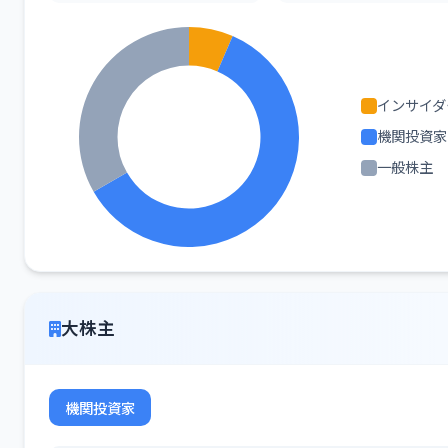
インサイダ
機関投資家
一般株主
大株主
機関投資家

...

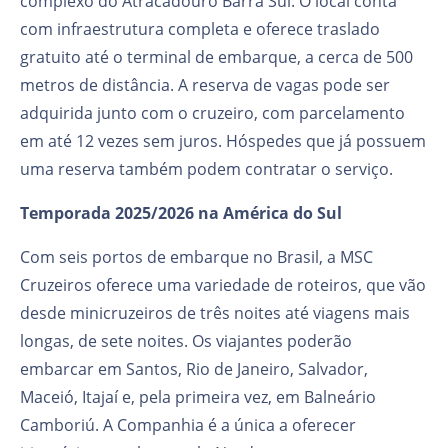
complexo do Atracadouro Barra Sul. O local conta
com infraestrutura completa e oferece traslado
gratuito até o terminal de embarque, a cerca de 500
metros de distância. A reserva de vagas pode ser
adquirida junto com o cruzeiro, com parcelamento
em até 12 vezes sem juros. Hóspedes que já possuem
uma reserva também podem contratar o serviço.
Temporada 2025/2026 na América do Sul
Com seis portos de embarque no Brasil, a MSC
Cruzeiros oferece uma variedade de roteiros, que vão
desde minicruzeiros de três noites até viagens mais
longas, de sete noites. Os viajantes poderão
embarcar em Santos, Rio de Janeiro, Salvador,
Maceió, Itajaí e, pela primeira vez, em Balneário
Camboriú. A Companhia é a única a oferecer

---

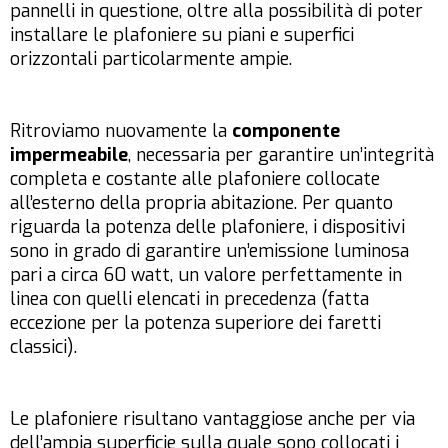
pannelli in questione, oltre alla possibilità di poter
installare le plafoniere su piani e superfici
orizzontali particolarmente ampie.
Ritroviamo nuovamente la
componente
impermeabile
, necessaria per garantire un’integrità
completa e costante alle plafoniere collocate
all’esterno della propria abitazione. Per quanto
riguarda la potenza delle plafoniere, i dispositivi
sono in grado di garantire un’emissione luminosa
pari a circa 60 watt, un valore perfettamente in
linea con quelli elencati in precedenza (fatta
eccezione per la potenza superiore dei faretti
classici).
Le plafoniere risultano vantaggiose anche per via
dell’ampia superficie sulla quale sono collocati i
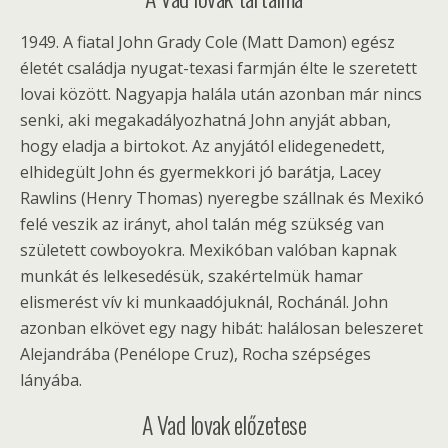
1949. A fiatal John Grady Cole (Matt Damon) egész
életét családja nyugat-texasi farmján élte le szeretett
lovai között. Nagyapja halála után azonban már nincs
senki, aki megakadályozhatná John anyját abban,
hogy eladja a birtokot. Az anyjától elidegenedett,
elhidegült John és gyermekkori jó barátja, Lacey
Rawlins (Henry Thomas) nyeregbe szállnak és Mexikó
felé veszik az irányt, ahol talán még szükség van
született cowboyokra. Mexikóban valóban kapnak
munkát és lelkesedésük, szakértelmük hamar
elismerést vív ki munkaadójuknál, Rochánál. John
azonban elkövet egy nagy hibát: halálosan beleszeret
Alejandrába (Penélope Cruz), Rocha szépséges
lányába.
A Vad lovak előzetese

Activity
Please pull out every line of the data above that contains the word "embarque".

Worked solution
gratuito até o terminal de embarque, a cerca de 500
Com seis portos de embarque no Brasil, a MSC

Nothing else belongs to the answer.